I compiled a list earlier this week of “people who know more than they’re letting on.” Aside from the obvious two (Jacob / MiB), the list included Widmore, Eloise, Sun (because I think a secret agreement between her and Widmore enabled him to find the island again), and Ilana. However, Eloise’s knowledge seems to dwarf all of them, with the possible exception of Charles (Indeed, his recruitment of Miles probably had something to do with his knowledge that people perceive the timelines merging when they're on the verge of death or dying).

Eloise appears to take Desmond's ability a step further in one important respect: She is not only seemingly aware of all timelines at once, she is aware of future events, believing that they’re “supposed” to happen in a particular way (as in Flashes Before Your Eyes). This relates back to the idea of free will vs. inescapable fate, and Eloise is clearly in the latter philosophical camp. The fact that what was probably MiB (as Christian Shephard) told Locke to contact Eloise Hawking once he got back to Los Angeles shows that MiB is obviously aware of her and likely aware of her significance.

The conversations she has had with Desmond have been some of the strangest and most abstract of the series. In both Flashes Before Your Eyes and Happily Ever After, she scolds Desmond for trying to perform actions contrary to some larger, unseen plan, about which she reveals little. It’s almost as if she’s fulfilling a supernatural role as guardian of the timelines, for lack of a better term.

Here’s the thing: I don’t buy that she’s a supernatural being.

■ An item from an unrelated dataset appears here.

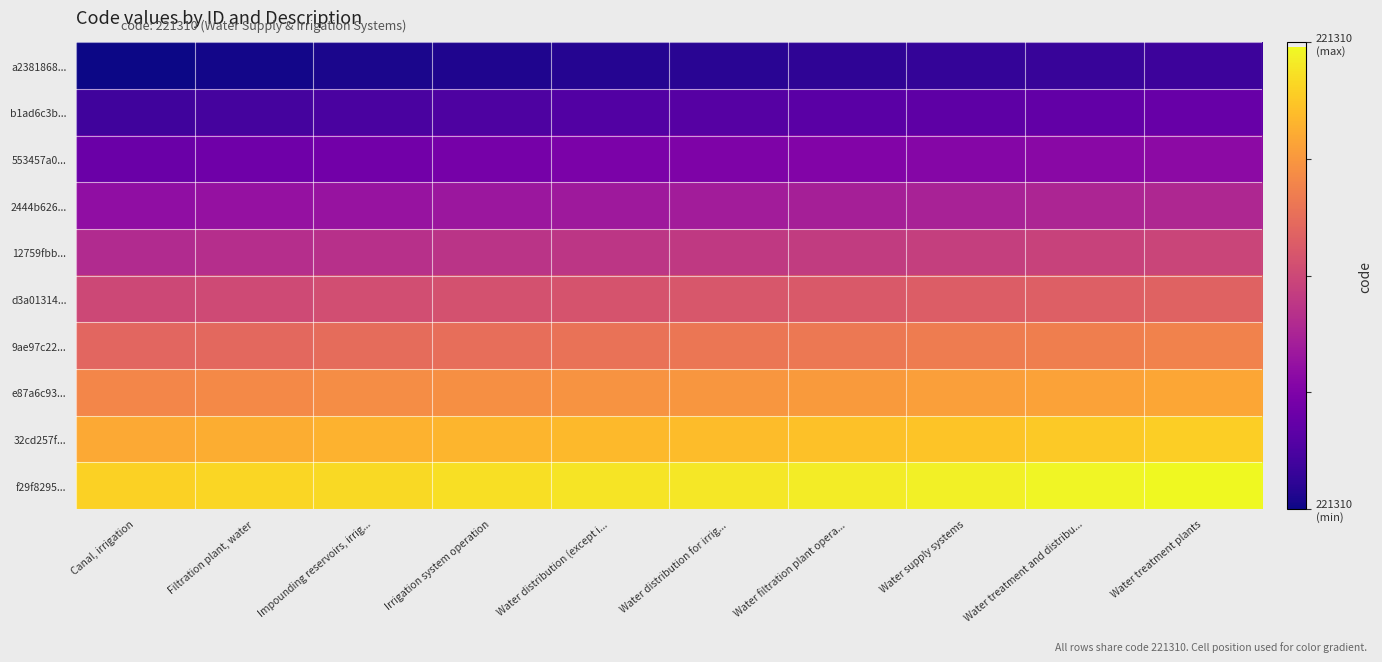

What is the difference between the highest and lowest values at Water supply systems?

0.9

Or, at least, I’m confident she wasn’t always this way.


A 40-year-old Eloise had no idea she was killing her own son.

In 1954 (“Jughead”) and the late 70's, it was clear Eloise was merely a member of the Others, albeit one who rose to the rank of co-leader with Charles Widmore. She had no special knowledge of who the time-traveling 815-ers were, nor did she realize she was killing her own son in The Variable.

From this, we must conclude that something very, very important happened to Eloise between 1977 and 2004.

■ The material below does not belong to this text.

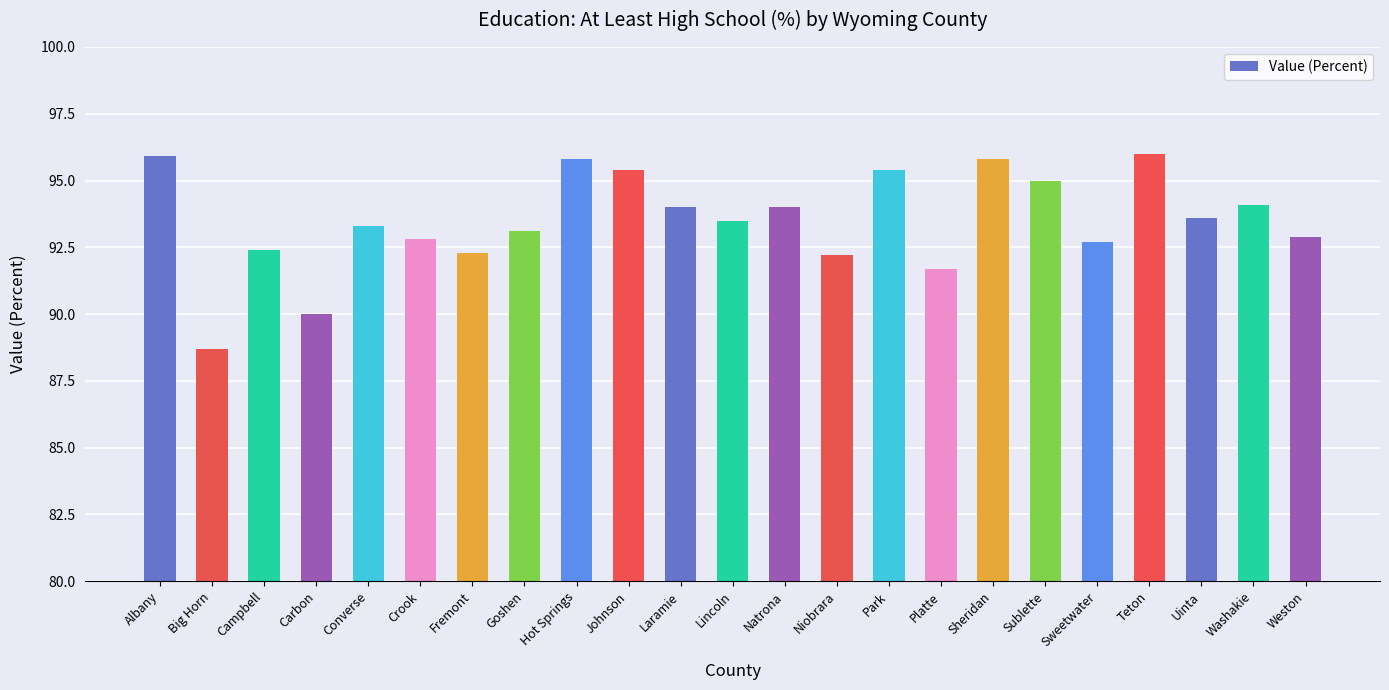

What is the average value?

93.5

As a footnote, it seems that head trauma induces people to catch glimpses of or interact briefly with other realities (like Sun in The Package). I mention this only because 1977 Eloise just happened to be knocked out cold by Richard just before the revised Swan incident, courtesy of Jughead.

In this week’s episode, Eloise said Desmond “wasn’t ready yet” to meet Penny, implying that this was supposed to happen, but not yet, and she had prior knowledge of this. She said something else very interesting when she noted that doing so would be “a violation.”

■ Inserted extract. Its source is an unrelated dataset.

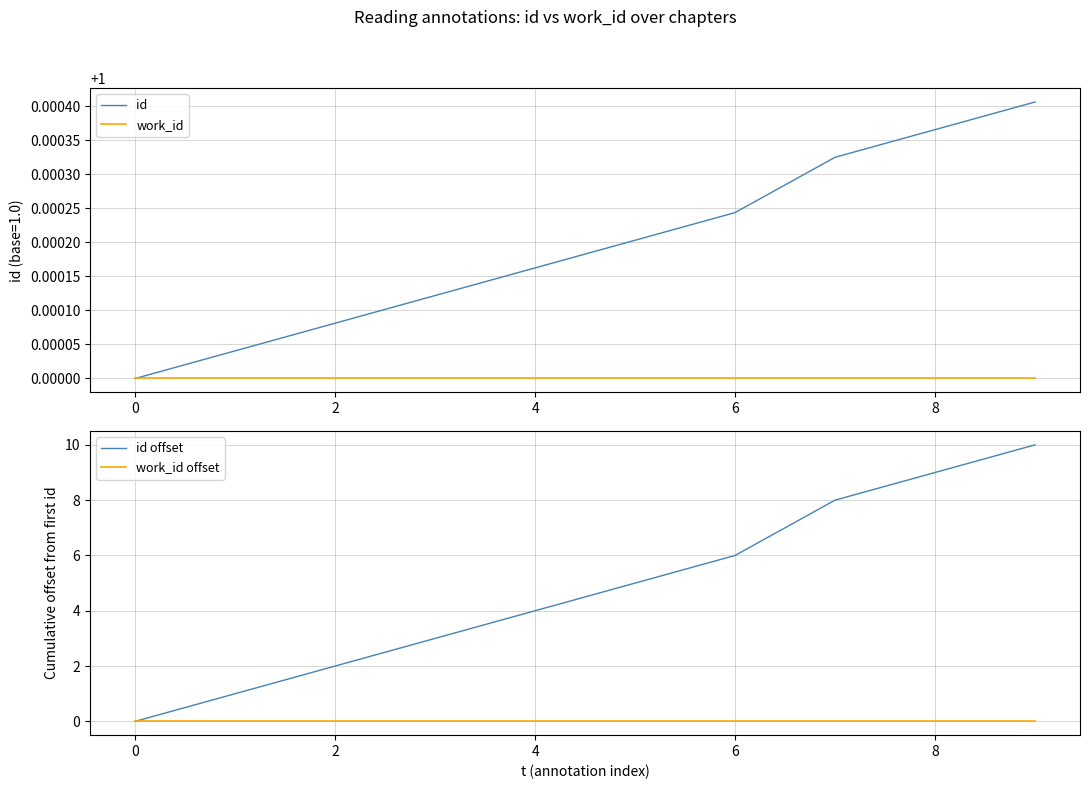

The work_id series shows 0.5 at 6. True or false?

False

There’s that notion of rules again. I covered this in the Theory of Everything, but I believe the rules being referenced here may or may not be from a law-giver, but they definitely impact and relate to what can and cannot be properly done within the context of time travel. This remark by Eloise reinforced that belief for me.

The larger point is that some people know what’s going on, and others don’t. Jacob does. The Man in Black does. Eloise does. Charles does, although possibly not to the same extent as Eloise.

When the Man in Black asks people “What if you could?” in reference to their unfulfilled desires and dreams, I think this is a cryptic reference to knowledge that there are other realities that are accessible through mechanisms related to the the island’s strange properties. Now, the specific things people want may not be accessible, but MiB is, after all, a manipulator like Jacob. The important point is that he says this coyly, based on knowledge of other timelines.

As I said above, we didn’t move the “endgame” story along much this week, but Lost did set the table for how things will unfold toward that endgame. I think we’ll get one more mildly uneventful episode (about Hurley), followed by a month of shows that push things along, leading to “The End.”